Further US diplomatic cables obtained by WikiLeaks, and published in part by Fairfax newspapers, have revealed that BHP Billiton chief executive Marius Kloppers was also in close contact with US embassy officials in the year before Rudd’s removal.
Kloppers boasted to the US consul general in Melbourne, Michael Thurston, that he had helped shape Australia’s foreign policy by derailing Rio Tinto’s proposed $19.5 billion investment agreement with the Chinese state-owned group Chinalco in 2009.
On June 4, 2009, Kloppers told Thurston that BHP Billiton had secured a “major victory” by getting Rio to scuttle the Chinalco deal, which would have involved the Chinese conglomerate doubling its stake in Rio from 9 to 18 percent and gaining stakes in key assets and seats on the Rio board.
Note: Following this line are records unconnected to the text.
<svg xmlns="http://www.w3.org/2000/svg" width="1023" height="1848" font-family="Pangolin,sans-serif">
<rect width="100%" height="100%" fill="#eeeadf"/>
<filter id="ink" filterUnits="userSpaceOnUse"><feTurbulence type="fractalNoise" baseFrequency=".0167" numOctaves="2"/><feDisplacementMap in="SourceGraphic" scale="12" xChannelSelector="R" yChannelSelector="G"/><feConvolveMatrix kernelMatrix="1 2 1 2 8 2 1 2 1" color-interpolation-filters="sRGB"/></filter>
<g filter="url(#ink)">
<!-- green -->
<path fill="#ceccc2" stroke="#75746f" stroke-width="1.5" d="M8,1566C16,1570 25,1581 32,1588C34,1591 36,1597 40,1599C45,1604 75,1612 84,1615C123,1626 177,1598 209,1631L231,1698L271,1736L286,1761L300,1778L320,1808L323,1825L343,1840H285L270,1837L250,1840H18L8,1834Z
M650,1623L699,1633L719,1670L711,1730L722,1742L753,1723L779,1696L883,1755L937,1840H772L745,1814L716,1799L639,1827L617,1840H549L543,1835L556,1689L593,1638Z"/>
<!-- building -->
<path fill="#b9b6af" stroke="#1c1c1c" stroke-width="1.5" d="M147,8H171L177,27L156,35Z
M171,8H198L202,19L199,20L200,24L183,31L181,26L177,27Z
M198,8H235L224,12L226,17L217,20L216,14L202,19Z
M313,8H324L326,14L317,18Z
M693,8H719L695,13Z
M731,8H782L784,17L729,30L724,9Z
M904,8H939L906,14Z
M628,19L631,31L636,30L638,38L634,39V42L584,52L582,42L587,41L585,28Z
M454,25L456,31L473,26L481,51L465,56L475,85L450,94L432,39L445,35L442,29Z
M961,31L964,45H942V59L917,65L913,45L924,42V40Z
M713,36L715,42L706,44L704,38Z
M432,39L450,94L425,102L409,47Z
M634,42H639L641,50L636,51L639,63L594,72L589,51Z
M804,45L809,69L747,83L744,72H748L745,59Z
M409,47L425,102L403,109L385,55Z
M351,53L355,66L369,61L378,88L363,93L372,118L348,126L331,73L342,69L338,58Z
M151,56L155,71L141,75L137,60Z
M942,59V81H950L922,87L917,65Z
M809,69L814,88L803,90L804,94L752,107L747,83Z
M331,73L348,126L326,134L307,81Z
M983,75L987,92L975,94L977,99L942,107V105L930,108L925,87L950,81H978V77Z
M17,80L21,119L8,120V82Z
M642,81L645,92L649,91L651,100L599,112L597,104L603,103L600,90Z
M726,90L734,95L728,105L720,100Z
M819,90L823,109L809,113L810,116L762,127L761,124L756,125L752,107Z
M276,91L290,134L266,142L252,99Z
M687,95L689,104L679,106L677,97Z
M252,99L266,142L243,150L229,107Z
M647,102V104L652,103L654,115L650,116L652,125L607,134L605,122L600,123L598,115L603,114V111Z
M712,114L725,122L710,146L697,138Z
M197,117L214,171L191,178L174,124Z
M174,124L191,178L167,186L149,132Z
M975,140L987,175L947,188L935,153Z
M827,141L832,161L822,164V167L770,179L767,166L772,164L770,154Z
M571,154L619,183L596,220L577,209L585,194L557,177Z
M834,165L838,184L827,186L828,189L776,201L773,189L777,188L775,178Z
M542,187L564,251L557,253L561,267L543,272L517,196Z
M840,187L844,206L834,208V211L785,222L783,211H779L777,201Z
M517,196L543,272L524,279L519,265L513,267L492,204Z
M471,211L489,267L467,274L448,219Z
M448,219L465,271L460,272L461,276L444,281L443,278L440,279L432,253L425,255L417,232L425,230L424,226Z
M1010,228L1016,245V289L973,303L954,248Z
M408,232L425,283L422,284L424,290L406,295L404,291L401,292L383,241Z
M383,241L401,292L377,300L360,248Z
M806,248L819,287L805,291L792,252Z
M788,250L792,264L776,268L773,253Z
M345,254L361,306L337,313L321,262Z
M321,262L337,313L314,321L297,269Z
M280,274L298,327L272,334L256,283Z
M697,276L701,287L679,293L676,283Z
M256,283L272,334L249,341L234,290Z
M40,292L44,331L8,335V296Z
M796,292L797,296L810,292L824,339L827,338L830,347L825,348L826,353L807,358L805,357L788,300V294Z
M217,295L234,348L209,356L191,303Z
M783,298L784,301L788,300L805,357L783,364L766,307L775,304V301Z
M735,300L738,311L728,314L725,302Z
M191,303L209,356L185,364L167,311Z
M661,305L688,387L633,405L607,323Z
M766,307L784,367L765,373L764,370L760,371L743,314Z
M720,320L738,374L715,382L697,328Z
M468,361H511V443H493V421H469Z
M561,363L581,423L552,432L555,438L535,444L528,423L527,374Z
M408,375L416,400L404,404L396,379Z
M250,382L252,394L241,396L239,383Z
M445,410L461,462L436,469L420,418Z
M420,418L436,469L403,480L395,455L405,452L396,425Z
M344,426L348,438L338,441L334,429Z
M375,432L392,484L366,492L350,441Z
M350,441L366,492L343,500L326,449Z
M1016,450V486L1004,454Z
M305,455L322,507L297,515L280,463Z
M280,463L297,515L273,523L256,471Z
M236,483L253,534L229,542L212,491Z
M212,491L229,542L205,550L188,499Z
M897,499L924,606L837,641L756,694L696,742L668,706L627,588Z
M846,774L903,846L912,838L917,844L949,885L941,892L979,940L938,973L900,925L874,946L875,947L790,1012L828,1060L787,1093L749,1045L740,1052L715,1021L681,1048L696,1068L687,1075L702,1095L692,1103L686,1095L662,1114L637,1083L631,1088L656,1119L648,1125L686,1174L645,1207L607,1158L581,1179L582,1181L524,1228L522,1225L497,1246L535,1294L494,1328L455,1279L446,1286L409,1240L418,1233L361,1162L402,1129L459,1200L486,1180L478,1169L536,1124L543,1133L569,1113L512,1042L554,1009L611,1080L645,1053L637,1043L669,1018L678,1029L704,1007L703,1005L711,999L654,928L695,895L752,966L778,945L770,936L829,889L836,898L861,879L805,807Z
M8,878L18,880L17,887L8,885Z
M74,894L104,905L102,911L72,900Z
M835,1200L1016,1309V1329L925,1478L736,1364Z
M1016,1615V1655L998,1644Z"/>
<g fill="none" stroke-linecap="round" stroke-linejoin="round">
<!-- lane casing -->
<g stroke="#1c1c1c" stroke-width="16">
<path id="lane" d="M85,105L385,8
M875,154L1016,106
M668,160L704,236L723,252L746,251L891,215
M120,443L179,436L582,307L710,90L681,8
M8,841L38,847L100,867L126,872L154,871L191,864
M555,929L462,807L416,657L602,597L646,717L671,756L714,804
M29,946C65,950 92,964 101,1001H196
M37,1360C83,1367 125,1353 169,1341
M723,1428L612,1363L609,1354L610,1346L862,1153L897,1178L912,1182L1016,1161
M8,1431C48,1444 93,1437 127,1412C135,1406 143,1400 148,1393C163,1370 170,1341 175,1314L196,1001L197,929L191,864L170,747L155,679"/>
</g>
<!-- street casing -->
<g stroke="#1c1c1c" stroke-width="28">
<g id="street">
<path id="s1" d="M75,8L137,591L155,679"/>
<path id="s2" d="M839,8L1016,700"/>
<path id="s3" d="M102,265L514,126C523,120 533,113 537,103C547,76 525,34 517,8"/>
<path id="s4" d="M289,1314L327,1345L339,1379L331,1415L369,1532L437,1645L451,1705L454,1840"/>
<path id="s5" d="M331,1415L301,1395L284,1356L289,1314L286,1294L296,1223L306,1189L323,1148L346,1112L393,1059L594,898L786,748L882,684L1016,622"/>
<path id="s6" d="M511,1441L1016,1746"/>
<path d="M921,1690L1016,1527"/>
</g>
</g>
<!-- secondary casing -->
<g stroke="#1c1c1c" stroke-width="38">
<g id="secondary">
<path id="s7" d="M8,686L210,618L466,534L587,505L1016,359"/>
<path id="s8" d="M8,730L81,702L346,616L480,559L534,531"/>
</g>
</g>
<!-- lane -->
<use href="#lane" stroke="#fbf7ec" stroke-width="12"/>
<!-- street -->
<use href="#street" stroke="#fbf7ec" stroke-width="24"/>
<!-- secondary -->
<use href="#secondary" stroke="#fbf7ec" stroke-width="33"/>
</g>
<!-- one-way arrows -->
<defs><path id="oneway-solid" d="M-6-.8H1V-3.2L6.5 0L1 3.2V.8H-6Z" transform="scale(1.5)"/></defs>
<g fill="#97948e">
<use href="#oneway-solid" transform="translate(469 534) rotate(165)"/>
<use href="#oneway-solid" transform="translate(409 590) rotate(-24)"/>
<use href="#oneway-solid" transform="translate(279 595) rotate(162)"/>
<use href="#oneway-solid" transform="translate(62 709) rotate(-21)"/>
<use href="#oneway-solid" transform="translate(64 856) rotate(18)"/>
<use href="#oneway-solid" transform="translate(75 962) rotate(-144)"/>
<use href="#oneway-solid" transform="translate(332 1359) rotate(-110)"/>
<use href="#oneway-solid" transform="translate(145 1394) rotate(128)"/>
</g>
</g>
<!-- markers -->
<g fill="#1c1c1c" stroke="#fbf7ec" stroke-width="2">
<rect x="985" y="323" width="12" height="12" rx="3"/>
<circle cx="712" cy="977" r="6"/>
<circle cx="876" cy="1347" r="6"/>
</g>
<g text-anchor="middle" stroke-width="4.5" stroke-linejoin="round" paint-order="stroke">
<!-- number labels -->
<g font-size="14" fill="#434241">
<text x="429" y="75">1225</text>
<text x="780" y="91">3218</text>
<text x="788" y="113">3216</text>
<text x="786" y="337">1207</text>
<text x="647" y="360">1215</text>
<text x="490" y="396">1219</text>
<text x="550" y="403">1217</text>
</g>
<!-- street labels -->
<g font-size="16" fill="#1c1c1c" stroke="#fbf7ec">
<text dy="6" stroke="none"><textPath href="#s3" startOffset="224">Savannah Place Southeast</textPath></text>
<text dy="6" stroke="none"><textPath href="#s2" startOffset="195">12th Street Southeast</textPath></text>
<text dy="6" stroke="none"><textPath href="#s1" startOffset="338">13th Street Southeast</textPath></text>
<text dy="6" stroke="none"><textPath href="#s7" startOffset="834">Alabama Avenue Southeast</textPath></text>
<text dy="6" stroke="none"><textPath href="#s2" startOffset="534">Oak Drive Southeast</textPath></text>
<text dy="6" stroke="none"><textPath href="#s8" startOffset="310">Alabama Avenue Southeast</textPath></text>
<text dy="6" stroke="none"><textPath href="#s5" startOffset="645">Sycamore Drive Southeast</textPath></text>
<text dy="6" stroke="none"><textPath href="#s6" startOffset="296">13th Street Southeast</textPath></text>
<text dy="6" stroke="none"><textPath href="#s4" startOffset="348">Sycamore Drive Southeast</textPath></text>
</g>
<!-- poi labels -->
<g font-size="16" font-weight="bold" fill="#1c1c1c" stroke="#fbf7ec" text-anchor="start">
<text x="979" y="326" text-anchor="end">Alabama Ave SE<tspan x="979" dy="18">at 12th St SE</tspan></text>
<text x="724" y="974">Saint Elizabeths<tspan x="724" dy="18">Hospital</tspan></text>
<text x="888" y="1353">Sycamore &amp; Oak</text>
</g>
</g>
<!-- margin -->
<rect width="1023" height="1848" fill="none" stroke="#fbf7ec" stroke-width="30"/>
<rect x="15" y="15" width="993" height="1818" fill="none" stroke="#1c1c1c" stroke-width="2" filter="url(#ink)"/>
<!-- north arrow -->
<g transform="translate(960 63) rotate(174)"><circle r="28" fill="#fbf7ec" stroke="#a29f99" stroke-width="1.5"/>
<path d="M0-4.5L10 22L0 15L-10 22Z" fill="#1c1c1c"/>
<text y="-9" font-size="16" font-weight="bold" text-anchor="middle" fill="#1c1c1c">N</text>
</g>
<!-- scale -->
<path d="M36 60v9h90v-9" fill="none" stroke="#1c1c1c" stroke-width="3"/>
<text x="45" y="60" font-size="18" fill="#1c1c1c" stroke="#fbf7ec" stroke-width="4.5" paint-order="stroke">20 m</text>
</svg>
Kloppers said the Labor government would be relieved that it did not have to formally reject the Rio-Chinalco deal under foreign investment rules.
“Kloppers thinks the [Australian government] is drawing a line in the sand to keep Chinese state-owned forms from owning large mining companies such as Rio Tinto, BHP Billiton and Woodside,” Thurston reported. “He also believes Chinese state-owned forms would encounter heavy resistance should they make overtures at Australia’s telecommunications and banking giants.” According to Kloppers, “Australia does not want to become an open pit in the southernmost province of China”.
The BHP Billiton chief is reported to have offered to exchange intelligence information with the US. “[Kloppers] complained that Chinese and industrial [Rio Tinto] surveillance is abundant and went so far as to ask consul-general [Thurston] several times about his insights into Chinese intentions, offering to trade confidences.”
After another meeting in November 2009, the consul-general reported that “Kloppers has a keen interest in learning everything he can about the Chinese and is not shy about asking us for our impressions”.
The cables may point to a dovetailing of interests between the mining companies and Washington in moving against Rudd. The Obama administration regarded him as unacceptably seeking to balance between the US, on which the Australian establishment relies military and strategically, and China, now Australian capitalism’s largest single market.
The material further exposes the Labor government, in both its foreign and domestic policies, as nothing but an instrument for the major corporations, particularly the miners.